8 Ways to Help Bees Now
Want to help protect honey bees but you are not sure where to start? Here are 8 easy‑to‑do tasks that can make a difference immediately.
1. Plant bee-friendly plants
Gardens, planters and pots
Planting bee-friendly plants is the easiest and most immediate step you take right now to help bees. Flowers can be planted virtually anywhere—in a backyard garden, in a planter on a deck, or in pots on a balcony. Just plant something tasty and watch the bees visit your property all day long! With little effort, you help foraging bees find the food they need easily.
If you are feeling somewhat more adventuresome then guerilla gardening might be right for you. Guerilla gardening involves making “seed bombs” using clay, soil and local wildflower seeds. These “bombs” are distributed throughout the city in areas where flowers may not traditionally grow—for example, in abandoned courtyards, in street medians or roundabouts, along curbs or railroad tracks, in abandoned planters—anywhere really.

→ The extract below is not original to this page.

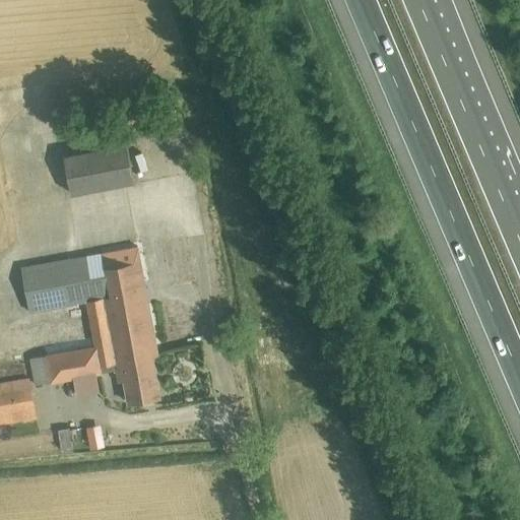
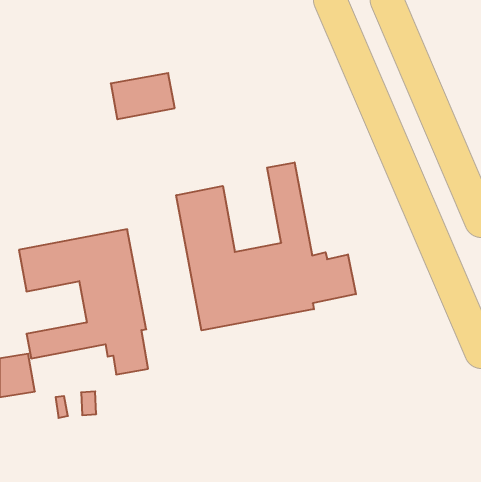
building: [64,143,133,193] -> [111,73,175,119]
building: none -> [176,162,356,330]

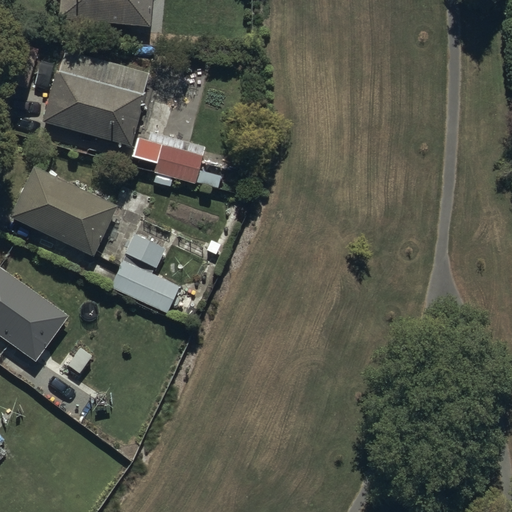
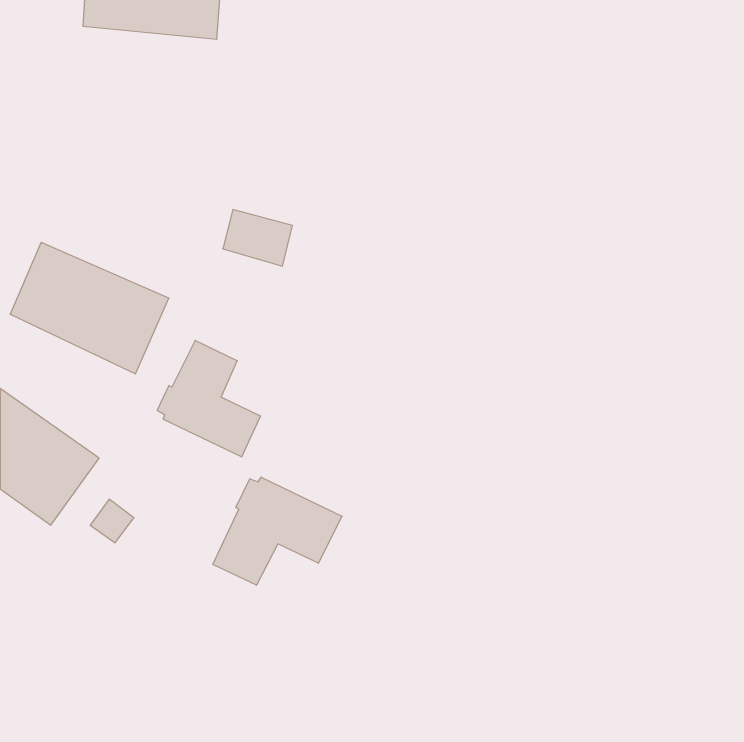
building: [41,49,148,146] -> none
building: none -> [213,477,342,585]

If guerilla gardening interests you, check out some of the DIY ideas here:
Gardenista: DIY wildflower seed bombs: gardenista.com/posts/diy-wildflower-seed-bombs/
Instructables: How to make seed bombs: instructables.com/id/How-to-Make-a-Seed-Bomb/
2. Make peace with spring time weeds
Every spring we pluck, pull and mow flowering weeds from our lawns. But plants—like dandelions and white clover—provide bees with much needed sources of pollen and nectar early in the season. Help bees by leaving these weeds in the ground for as long as possible.
3. Make a bee bath
Foraging bees fly many kilometers in a single day in search of pollen and nectar and all that flying makes them thirsty. Help bees by providing them with a bee‑safe source of water. A shallow dish filled with marbles or rocks where bees may land safely and sip will help pollinators stay hydrated.
For ideas on how to make your own bee-safe water source using materials around your house, please visit:
David Suzuki: How to make a bee bath davidsuzuki.org/blogs/queen-of-green/2015/06/how-to-make-a-bee-bath/
4. Make bee condos for solitary bees
A bee condo? Seriously? Yup, just like honeybees, solitary bees need a place to rest their weary wings. These bees make their homes in small nooks and crannies in the local environment. A bee condo in your backyard or on your balcony provides a safe place for lone bees to rest after a hard day’s work. It doesn’t need to be fancy.
Here are some ideas on how to make a bee condo for your yard or balcony:
Makezine.com: Solitary bee condos makezine.com/projects/make-38-cameras-and-av/solitary-bee-condos/
Earth Rangers.com: Build your own Bee condo earthrangers.com/wildwire/my-missions/bee-condo/
5. Rent a hive
Interested in keeping bees but not sure if it is right for you? If you have space on your property, look for a company like Gees Bees Honey Company (an Ottawa‑based company) that will rent hives to you. The company will do the bulk of the beekeeping work, while you enjoy the hum of little buzzies on your property. This is a good opportunity to learn about beekeeping before committing fully to purchasing a hive.
6. Start your own hive
This is a commitment for sure, but totally do-able. Research throughly before you start. Then head down to a local beekeeping supplier to buy essential beekeeping supplies and a nucleus of bees. If you are interested in starting your own hive, we recommend reaching out to suppliers early in the season to source your bees. In Ottawa, ideally you should order your nuc by February or early March since demand can exceed availability. Your supplier will call you and ask you to pick up your bee nuc as soon as the local weather is bee-friendly (in Ottawa, this generally means April or May).
7. Buy beekeeping supplies locally
When you buy beekeeping supplies locally (rather than through a big chain store), you help bees because the act of buying locally ensures that local businesses stay viable and bee experts remain nearby. Local suppliers have a wealth of knowledge and are very active in their communities. If you run into problems with your hives, tapping into their knowledge can make all the difference. By supporting local beekeeping businesses, you help ensure that local knowledge stays in the community which ultimately benefits you and the bees you tend.
8. Get political
No list is complete without mentioning the obvious—get political. Sign petitions, write letters or call your minister(s) or local counsellor, and boycott companies that use colony destroying neonic (short for neonicotinoids) pesticides. Join a local environmental group and use your passion and knowledge to educate others. The Honey Bee Research Centre at the University of Guelph has brochures and other educational materials available for download and/or special order that you can distribute in your hometown.